For years, states have been sounding the alarm about voter fraud and pushing laws to prevent it. One such law would require voters to prove their citizenship, with a birth certificate, passport, or the like, before casting a ballot. This month a federal court slapped down proof-of-citizenship laws, but not for good. The opinion leaves wiggle room, and state lawmakers are not giving up. They are, however, wasting their effort. Anti-fraud measures can make elections safer in some circumstances, but usually they either have no effect (other than creating red tape) or make matters worse. My research proves it. Let’s get up to speed. In 2004, Arizonans approved an initiative requiring voters to prove their citizenship before they could vote. In 2013, the Supreme Court held [PDF] that federal law—specifically, the National Voter Registration Act—preempted the initiative. That Act requires states to use a form, developed by the federal Election Assistance Commission, to register voters for federal elections. The form requires would-be voters to swear, under penalty of law, that they are US citizens. States can ask the EAC to add state-specific instructions to the federal form, including additional requirements on citizenship, but they cannot demand it. Other states—Alabama, Georgia, Kansas—adopted laws like Arizona’s, and they worked many channels to get them enforced. But their efforts failed. States courts, federal courts [PDF], and the EAC [PDF] put proof of citizenship on ice.
Until January. That’s when Brian Newby, the EAC’s executive director, granted permission to Alabama, Georgia and Kansas to require proof of citizenship while using the federal form. Newby‘s decision, which came with little explanation, generated heat. Thomas Hicks, an EAC commissioner, publicly rebuked [PDF] Newby, saying he exceeded his authority and contradicted EAC policy. When civil rights groups sued, the Department of Justice refused to support Newby, siding with the plaintiffs instead and urging a federal judge to block the decision. This left Kris Kobach, the Kansas secretary of state, to defend the EAC in court.

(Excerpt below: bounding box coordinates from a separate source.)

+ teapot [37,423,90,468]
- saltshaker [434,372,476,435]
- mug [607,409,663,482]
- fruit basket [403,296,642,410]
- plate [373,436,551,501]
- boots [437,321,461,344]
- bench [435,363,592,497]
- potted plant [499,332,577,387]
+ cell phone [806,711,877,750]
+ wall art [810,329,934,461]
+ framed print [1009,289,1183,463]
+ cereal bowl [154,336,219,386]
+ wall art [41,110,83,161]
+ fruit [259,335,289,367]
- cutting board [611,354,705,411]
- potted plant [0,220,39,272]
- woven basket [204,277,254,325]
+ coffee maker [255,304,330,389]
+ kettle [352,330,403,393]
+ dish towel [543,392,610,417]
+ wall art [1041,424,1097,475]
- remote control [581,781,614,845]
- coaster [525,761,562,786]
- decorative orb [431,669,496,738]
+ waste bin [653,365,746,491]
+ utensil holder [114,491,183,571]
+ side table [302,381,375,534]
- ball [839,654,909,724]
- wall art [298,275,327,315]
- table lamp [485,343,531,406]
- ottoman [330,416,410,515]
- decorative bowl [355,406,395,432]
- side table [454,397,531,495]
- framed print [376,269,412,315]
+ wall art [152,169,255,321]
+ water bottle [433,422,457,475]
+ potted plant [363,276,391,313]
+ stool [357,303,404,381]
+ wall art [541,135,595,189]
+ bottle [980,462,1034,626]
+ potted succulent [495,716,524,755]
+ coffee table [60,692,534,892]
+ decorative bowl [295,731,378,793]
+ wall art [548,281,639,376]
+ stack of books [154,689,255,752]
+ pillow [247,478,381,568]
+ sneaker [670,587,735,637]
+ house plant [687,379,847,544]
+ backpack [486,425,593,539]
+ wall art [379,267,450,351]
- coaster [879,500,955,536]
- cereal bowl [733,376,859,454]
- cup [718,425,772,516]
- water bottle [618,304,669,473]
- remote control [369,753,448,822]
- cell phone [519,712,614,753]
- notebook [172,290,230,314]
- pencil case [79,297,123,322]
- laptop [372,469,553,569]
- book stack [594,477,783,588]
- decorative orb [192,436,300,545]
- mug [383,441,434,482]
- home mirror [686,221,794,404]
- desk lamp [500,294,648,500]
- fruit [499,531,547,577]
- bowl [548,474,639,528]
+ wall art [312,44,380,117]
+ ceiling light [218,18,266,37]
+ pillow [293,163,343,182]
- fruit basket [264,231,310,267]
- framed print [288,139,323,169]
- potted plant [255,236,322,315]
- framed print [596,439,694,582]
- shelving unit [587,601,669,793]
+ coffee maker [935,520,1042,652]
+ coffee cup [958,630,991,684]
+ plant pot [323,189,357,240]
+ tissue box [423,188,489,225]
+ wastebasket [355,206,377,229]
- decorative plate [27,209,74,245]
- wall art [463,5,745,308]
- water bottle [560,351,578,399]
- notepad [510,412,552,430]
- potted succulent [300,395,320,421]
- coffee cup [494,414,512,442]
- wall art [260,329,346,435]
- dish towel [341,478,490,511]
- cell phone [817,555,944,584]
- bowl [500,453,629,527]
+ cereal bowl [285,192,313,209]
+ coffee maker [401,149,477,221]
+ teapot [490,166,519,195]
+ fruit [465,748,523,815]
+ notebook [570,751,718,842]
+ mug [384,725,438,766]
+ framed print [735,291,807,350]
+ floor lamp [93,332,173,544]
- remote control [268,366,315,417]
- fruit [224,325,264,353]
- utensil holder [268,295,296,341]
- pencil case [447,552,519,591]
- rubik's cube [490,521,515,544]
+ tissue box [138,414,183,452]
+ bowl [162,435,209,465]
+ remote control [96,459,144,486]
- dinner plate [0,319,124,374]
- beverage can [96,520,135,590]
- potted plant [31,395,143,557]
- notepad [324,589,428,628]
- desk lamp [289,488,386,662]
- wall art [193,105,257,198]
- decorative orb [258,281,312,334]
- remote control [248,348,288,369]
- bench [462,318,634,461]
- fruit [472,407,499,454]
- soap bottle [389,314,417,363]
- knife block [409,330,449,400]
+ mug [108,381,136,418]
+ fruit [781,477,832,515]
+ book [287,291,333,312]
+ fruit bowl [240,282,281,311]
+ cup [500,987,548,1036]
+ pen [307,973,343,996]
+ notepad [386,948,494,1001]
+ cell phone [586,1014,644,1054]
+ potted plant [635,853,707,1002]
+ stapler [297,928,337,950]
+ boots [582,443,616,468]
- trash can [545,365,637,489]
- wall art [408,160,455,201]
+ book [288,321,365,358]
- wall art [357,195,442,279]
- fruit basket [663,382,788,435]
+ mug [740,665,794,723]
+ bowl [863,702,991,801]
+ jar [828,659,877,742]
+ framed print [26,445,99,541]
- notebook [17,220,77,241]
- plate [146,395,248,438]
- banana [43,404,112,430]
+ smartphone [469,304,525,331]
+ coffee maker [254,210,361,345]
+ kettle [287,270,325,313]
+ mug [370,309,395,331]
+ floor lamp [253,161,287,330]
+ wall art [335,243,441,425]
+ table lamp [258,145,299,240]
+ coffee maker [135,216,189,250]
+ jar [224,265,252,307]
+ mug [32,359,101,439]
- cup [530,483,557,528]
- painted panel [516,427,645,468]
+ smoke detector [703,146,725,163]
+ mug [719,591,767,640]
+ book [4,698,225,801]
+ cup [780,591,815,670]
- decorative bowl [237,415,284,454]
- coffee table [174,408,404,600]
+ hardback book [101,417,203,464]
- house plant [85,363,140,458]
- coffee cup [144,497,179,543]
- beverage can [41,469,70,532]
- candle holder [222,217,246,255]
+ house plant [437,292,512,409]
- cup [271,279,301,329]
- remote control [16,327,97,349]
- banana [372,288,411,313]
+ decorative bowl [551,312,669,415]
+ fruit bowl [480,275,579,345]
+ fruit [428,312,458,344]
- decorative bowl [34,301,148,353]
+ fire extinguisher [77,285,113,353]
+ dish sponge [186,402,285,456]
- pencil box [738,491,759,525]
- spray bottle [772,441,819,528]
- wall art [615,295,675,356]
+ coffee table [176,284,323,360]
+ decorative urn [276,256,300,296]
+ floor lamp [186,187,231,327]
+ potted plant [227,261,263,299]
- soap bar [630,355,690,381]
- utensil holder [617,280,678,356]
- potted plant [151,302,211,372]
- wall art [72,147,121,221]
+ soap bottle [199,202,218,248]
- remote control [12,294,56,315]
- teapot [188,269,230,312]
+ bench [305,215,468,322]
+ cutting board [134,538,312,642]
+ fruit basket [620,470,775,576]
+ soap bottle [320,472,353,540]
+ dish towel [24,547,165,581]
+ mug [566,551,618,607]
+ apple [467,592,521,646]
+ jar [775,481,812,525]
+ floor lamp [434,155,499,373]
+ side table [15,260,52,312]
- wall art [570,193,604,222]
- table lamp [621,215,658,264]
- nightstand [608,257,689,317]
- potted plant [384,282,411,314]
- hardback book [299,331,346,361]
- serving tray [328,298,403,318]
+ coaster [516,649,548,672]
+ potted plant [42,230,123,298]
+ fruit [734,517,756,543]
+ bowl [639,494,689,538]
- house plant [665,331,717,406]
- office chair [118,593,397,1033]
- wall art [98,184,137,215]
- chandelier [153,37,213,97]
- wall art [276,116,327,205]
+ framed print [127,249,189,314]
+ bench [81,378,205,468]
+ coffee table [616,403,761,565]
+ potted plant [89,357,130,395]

On September 9, the DC Circuit Court of Appeals ruled against [PDF] Kobach and company, ordering the EAC to remove proof-of-citizenship requirements from the federal form. On September 26, the court issued an opinion [PDF] explaining its order. With respect to Newby‘s decision, the court wrote, “it is difficult to imagine a more clear violation of the APA’s requirement that an agency ‘must examine the relevant data and articulate a satisfactory explanation for its action[.]'” The court also rejected the argument that eliminating proof of citizenship would leave states vulnerable to voter fraud.